• TO DO:
Copy every record exactly as it appears in the data below.

• SOURCE DATA:
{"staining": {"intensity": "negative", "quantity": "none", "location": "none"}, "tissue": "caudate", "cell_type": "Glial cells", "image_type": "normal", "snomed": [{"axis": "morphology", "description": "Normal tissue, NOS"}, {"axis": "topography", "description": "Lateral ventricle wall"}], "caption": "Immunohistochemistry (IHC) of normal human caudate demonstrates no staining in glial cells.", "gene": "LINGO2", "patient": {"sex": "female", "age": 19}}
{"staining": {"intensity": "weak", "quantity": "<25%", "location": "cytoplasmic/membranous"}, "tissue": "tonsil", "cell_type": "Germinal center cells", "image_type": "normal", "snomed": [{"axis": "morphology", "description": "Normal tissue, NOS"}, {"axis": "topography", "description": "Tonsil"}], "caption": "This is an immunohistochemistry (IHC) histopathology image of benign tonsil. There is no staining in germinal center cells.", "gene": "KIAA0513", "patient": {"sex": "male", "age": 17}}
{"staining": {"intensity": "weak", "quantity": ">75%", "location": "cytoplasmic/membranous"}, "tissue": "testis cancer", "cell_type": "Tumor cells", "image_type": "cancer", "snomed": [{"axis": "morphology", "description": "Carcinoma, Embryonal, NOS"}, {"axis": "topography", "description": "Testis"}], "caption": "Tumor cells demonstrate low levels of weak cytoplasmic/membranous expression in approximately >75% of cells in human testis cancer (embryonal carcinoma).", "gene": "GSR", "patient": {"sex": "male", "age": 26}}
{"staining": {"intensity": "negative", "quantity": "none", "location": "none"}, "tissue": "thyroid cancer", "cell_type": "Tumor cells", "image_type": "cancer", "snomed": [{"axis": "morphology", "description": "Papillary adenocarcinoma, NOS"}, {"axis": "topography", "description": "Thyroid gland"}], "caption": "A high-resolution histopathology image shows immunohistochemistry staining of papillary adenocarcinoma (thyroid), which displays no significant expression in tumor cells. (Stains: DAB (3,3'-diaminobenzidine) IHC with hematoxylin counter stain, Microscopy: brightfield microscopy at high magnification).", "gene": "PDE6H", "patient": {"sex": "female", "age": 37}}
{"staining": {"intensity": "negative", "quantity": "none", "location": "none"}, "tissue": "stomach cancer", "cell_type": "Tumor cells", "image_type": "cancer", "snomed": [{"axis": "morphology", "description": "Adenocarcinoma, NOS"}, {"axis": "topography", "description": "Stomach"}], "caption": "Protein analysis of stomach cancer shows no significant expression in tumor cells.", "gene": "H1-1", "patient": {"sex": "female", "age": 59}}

• RESPONSE:
{"staining": {"intensity": "negative", "quantity": "none", "location": "none"}, "tissue": "caudate", "cell_type": "Glial cells", "image_type": "normal", "snomed": [{"axis": "morphology", "description": "Normal tissue, NOS"}, {"axis": "topography", "description": "Lateral ventricle wall"}], "caption": "Immunohistochemistry (IHC) of normal human caudate demonstrates no staining in glial cells.", "gene": "LINGO2", "patient": {"sex": "female", "age": 19}}
{"staining": {"intensity": "weak", "quantity": "<25%", "location": "cytoplasmic/membranous"}, "tissue": "tonsil", "cell_type": "Germinal center cells", "image_type": "normal", "snomed": [{"axis": "morphology", "description": "Normal tissue, NOS"}, {"axis": "topography", "description": "Tonsil"}], "caption": "This is an immunohistochemistry (IHC) histopathology image of benign tonsil. There is no staining in germinal center cells.", "gene": "KIAA0513", "patient": {"sex": "male", "age": 17}}
{"staining": {"intensity": "weak", "quantity": ">75%", "location": "cytoplasmic/membranous"}, "tissue": "testis cancer", "cell_type": "Tumor cells", "image_type": "cancer", "snomed": [{"axis": "morphology", "description": "Carcinoma, Embryonal, NOS"}, {"axis": "topography", "description": "Testis"}], "caption": "Tumor cells demonstrate low levels of weak cytoplasmic/membranous expression in approximately >75% of cells in human testis cancer (embryonal carcinoma).", "gene": "GSR", "patient": {"sex": "male", "age": 26}}
{"staining": {"intensity": "negative", "quantity": "none", "location": "none"}, "tissue": "thyroid cancer", "cell_type": "Tumor cells", "image_type": "cancer", "snomed": [{"axis": "morphology", "description": "Papillary adenocarcinoma, NOS"}, {"axis": "topography", "description": "Thyroid gland"}], "caption": "A high-resolution histopathology image shows immunohistochemistry staining of papillary adenocarcinoma (thyroid), which displays no significant expression in tumor cells. (Stains: DAB (3,3'-diaminobenzidine) IHC with hematoxylin counter stain, Microscopy: brightfield microscopy at high magnification).", "gene": "PDE6H", "patient": {"sex": "female", "age": 37}}
{"staining": {"intensity": "negative", "quantity": "none", "location": "none"}, "tissue": "stomach cancer", "cell_type": "Tumor cells", "image_type": "cancer", "snomed": [{"axis": "morphology", "description": "Adenocarcinoma, NOS"}, {"axis": "topography", "description": "Stomach"}], "caption": "Protein analysis of stomach cancer shows no significant expression in tumor cells.", "gene": "H1-1", "patient": {"sex": "female", "age": 59}}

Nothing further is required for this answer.